Conta que sempre quiseram que seus filhos se sentissem “muito livres” para perseguir seus sonhos, algo que também tem em comum com seu papel no filme de Anna Muylaert: “aí sinto-me muito representada por Jéssica, com uma pessoa que mostrou aos seus pais que o horizonte pode estar mais além, que podemos construir nossa própria história ainda sendo muito difícil”.

O exemplo de Jéssica foi também tomado pela presidenta Dilma Rousseff quem reivindicou o filme e a evolução da educação no Brasil desde a chegada do presidente Lula da Silva ao poder em 2003.

“Dilma conseguiu agarrar o filme como uma identificação do que ela pensa que podem fazer como Governo, uma prática desejada por eles em questão de educação. A possibilidade de que a filha da empregada possa acessar à universidade é um lema de seu Governo”, destaca.

Fala de política com a naturalidade de uma jovem brasileira formada na universidade e assegura que os executivos de Lula e Dilma dedicaram “um olhar que nunca havia acontecido antes” em relação ao acesso às oportunidades.

“Vejo similitudes entre Jéssica e Dilma, tanto por ser mulher como por ser filha de uma empregada; ela é uma personagem que reúne caraterísticas muito ‘contra’, é um símbolo de resistência, e quando Dilma disse que necessitamos mais Jéssicas no Brasil falava de uma revolução na educação, no acesso das pessoas à educação e a essas figuras que simbolizam resistência e luta”, assinala.

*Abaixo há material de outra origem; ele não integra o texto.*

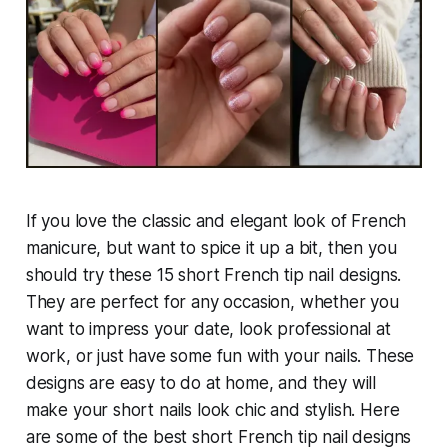
If you love the classic and elegant look of French
manicure, but want to spice it up a bit, then you
should try these 15 short French tip nail designs.
They are perfect for any occasion, whether you
want to impress your date, look professional at
work, or just have some fun with your nails. These
designs are easy to do at home, and they will
make your short nails look chic and stylish. Here
are some of the best short French tip nail designs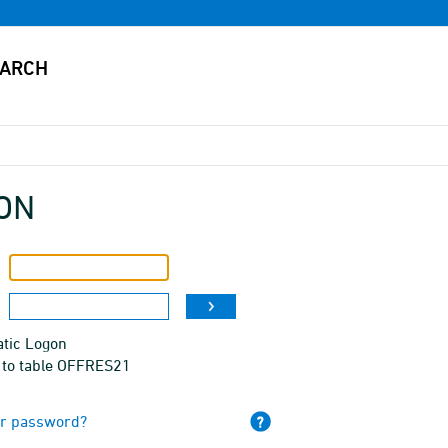
ON
tic Logon
 to table OFFRES21
ur password?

Familiarizada com a cultura latino-americana que estuda para, entre outras coisas, escrever obras de teatro, pensa que a América Latina deve reler sua história junto à Península Ibérica onde também, segundo opina, “foram afetados pelo processo de colonização”.

A seu ver, são países “que ainda têm em comum, em medidas completamente diferentes, porque cada um toma sua história, esse desejo de como se representar, o que é esse país, quem chegou, quem já estava, o que havia antes disso”.

Perguntas que acredita que devam ser respondidas entre todos, entre os países latino-americanos e os ibéricos, “pensando em nós ainda mais como uma rede” como a que reconhece no âmbito cultural ibero-americano, onde “há um desejo de diversidade” e para o qual deseja que exista “um pouco de nós em todos os lugares”.